Kazakh government agencies and parliament have banned workers from using smartphones and tablets with photo and video features to prevent leaks of government documents. The move, which is in line with government measures to restrict access to information and limit freedom of speech in the country, has invited ridicule from Kazakh netizens.
On March 24, the newly-elected Mazhilis, the lower chamber of the Kazakh parliament, joined the government in banning smartphones and tablets form the workplace, Tengrinews reported the same day, citing the parliamentary press service. To facilitate the ban, which concerns the Mazhilis’s staff not MPs, special storage areas are being set up at the entrance to parliament. The Senate, the upper chamber, will follow suit at a later date, Tengrinews said.
Earlier in March, certain ministries confirmed that they intended to ban the use of mobile devices in all government buildings after an internal government document on imposing the ban was sent around on WhatsApp: according to the document, all staff members of ministries and visitors will now have to leave their devices before entering the buildings.

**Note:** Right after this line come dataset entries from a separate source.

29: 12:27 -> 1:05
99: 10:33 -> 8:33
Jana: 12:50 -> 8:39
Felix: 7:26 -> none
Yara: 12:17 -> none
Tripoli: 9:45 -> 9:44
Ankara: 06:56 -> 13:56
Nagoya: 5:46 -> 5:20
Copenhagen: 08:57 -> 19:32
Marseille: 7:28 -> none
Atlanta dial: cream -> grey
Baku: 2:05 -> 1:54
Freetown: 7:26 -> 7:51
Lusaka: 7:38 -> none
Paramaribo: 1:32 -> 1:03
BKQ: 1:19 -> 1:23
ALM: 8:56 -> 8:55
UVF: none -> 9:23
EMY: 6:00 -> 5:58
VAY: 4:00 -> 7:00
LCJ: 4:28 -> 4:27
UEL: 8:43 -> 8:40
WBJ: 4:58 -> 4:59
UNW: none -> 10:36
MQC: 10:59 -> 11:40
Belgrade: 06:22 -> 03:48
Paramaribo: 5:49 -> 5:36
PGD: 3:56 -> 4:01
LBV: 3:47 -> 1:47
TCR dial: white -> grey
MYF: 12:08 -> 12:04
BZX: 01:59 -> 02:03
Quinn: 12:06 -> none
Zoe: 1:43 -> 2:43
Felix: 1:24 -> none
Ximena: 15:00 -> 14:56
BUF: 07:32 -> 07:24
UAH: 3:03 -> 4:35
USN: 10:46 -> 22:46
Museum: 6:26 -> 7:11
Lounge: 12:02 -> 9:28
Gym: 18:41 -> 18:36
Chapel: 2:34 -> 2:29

At the same time, they will be allowed to use mobile phones without photo and video features.
“This measure is being adopted due to the active use by civil servants of the aforementioned mobile devices for work purposes and increasingly frequent facts of leaks of official information via mobile app WhatsApp,” the instruction reads. “However, it is permitted to use in government bodies mobile devices with ‘call/answer/SMS’ functions that are not equipped with Internet modules or photo- and video cameras.”
“We have received such regulations. Generally, this is a common practice among many [foreign] governments. I believe this is normal,” Health and Social Protection Minister Tamara Duysenova told journalists on March 17. Interior Minister Kalmukhanbet Kasymov explained the measure by the fact that “many issues are top secret” at his ministry.
The ban has received mixed reaction from the public but most Kazakh netizens were negative about the measure and suggested that this was being done to mask the incompetence of people working for and in government. “God, one can somehow understand the adoption of quite incompetent laws and legislation, but the ban on smartphones is the pinnacle of stupidity and permissiveness of bureaucrats,” one comment on Tengrinews’s website read.
Kazakhstan is facing perhaps the worst economic crisis in its recent history and the government does not want the public to see official documents that may expose excesses in government day-to-day business or show incompetence of government agencies.
In 2014 the government adopted legislation to criminalise the “spread of deliberate false information” and punish it with a prison term of up to 10 years. The legislation, which came into force following amendments to the Criminal Code, was adopted after rumours of the bankruptcy of three commercial banks circulated on social media in the wake of a 19% devaluation of the Kazakh tenge in February 2014.
The ban, if implemented rigorously, will significantly reduce the leaks of official documents in Kazakhstan. With no official documents to back up hearsay, authorities will now be able to clampdown on moles in government agencies and crush them by bringing charges of spreading rumours. As a result, the already limited freedom of speech in the country, where the media is regarded as “Not Free” by the Washington-based media watchdog Freedom House, will deteriorate further.